Reji odasında yere yatırılıp kelepçelenen kişileri kendisinin kurtardığını anlatan Poshor, "Daha sonra aşağıya giriş kısmına indim. Orada darbecilere ait helikopterden açılan ateş sırasında şarapnel parçası bana isabet etti, sırtımdan yaralandım. Ekrem yarbay ayağından yaralandı, bölük komutanı Anıl binbaşı, yanımdaki Fatih Gazel uzman yaralandı. Topluluk halinde tam ortaya düştü. Bir asker daha bizden daha ağır yaralanmıştı." ifadelerini kullandı.

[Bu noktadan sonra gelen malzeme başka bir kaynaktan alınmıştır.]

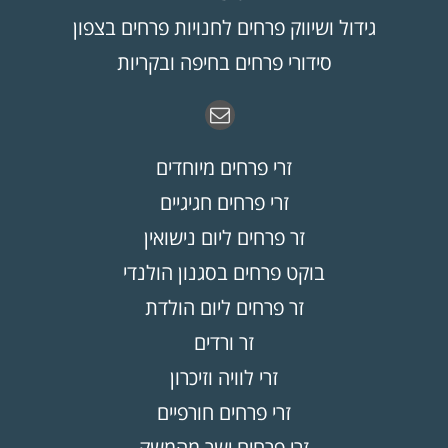
גידול ושיווק פרחים לחנויות פרחים בצפון
סידורי פרחים בחיפה ובקריות
זרי פרחים מיוחדים
זרי פרחים חגיגיים
זר פרחים ליום נישואין
בוקט פרחים בסגנון הולנדי
זר פרחים ליום הולדת
זר ורדים
זרי לוויה וזיכרון
זרי פרחים חורפיים
זרי פרחים ישר מהמשק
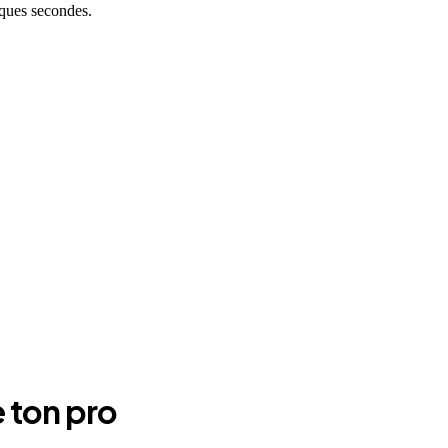
lques secondes.
 ton pro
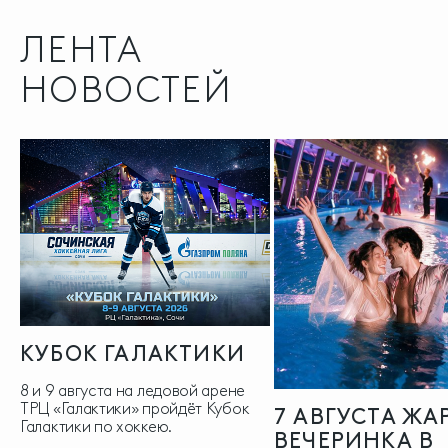
ЛЕНТА
НОВОСТЕЙ
КУБОК ГАЛАКТИКИ
8 и 9 августа на ледовой арене
ТРЦ «Галактики» пройдёт Кубок
7 АВГУСТА ЖА
Галактики по хоккею.
ВЕЧЕРИНКА В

Poshor, ifadesinde şunları kaydetti:

"Sonra Muhafız Alayından Tabip Albay Okan geldi, ambulansla bizi GATA'ya götürdü. GATA'ya varınca silahım belimdeydi. Orada pantolonumu kestiklerinde silahımı aldılar, nöbetçi subaya teslim etmeye çalışıyorlardı, şu an nerede bilmiyorum. Sadece MP5'le sivilleri uzaklaştırmak için havaya ateş ettim. Ambulansa binerken MP5'i benden Yusuf uzman aldı.

Ben kesinlikle cemaatçi değilim, tasvip etmiyorum. Dünya görüşüm onlardan çok farklıdır. Ben sosyal demokrat dünya görüşüne sahibim. Darbe girişimini de önceden haber almadım. Darbe girişiminde tutuklananlar muhtemelen bulundu. Beni çağıran albay Muhsin Kutsi Barış demek ki darbeci. Rejideki yarbay hariç diğer TRT'ye gelenlerin hiçbirisinin darbe girişiminden haberlerinin olduğunu zannetmiyorum. Benim yanımdaki uzmanlarımın da bilmediğine eminim."